Büyü veya sihirin hakikati var mıdır? Bu işlerle uğraşanların dinî bakımdan durumları nedir? Ayet ve hadislerle büyü veya sihir yapmanın hükmü nedir? Diyanet cevapladı.
Sihir veya büyü literatürde “el çabukluğu, göz boyama ve yaldızlı sözler söyleme yoluyla gerçekleştirilen hile ve aldatma işi ya da şeytanla yakınlık kurup ondan yardım alma ve nesnelerin şeklini değiştirme iddiası” şeklinde tanımlanmıştır. (Bkz. “Sihir”, DİA, XXXVII, 170-172)
Sihir faaliyetlerinin, dinî değerlerle bir bağlantısı olmadığı gibi bu işlerle uğraşanlar genellikle ahlaki bir amaç da gözetmezler. Bu tür uğraşılardaki temel hedef, çıkar sağlamaktır.
BÜYÜ VEYA SİHİR YAPMANIN HÜKMÜ NEDİR?
Kur’an-ı Kerim’de sihir olgusuna atıfta bulunulmuş (Bakara, 2/102; A’râf, 7/116; Tâhâ, 20/66); Hz. Peygamber (s.a.s) de (s.a.s.) sihir yapmayı yedi büyük günah arasında saymıştır. (Buhârî, Vesâyâ, 23; Müslim, İmân, 145)

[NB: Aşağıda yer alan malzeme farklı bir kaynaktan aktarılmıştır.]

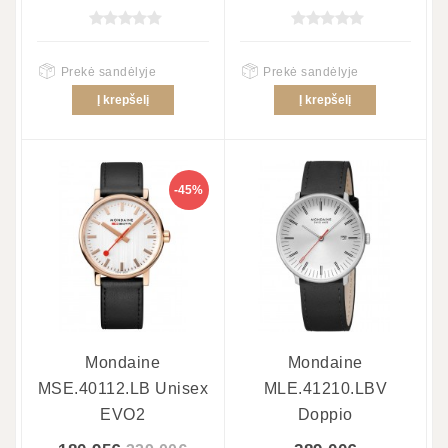
Prekė sandėlyje
Prekė sandėlyje
Į krepšelį
Į krepšelį
-45%
Mondaine
Mondaine
MSE.40112.LB Unisex
MLE.41210.LBV
EVO2
Doppio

Büyücülerin her şeyi bildiği, başaramayacakları şeylerin bulunmadığı şeklindeki inançlar İslam’a aykırıdır. Bu yüzden bazı Müslüman bilginler, gerçekliği bulunmayan bir aldatmaca ve safsata olduğu gerekçesi ile büyünün gerçekliğini reddetmişlerdir. (Bkz. Cassâs, Ahkâmu’l-Kur’an, I, 50; Nevevî, Ravda, IX, 128, 346)
Sihire maruz kalan bir kişi, çare olarak Hz. Peygamber’in (s.a.s.) önerdiği korunma yöntemleri ile yetinmeli, cinci ve üfürükçülerin tuzağına düşmemelidir. Kendisine büyü yapıldığını sanan ruhsal problemli insanların doktor veya psikiyatri uzmanına müracaat etmeleri uygun olur.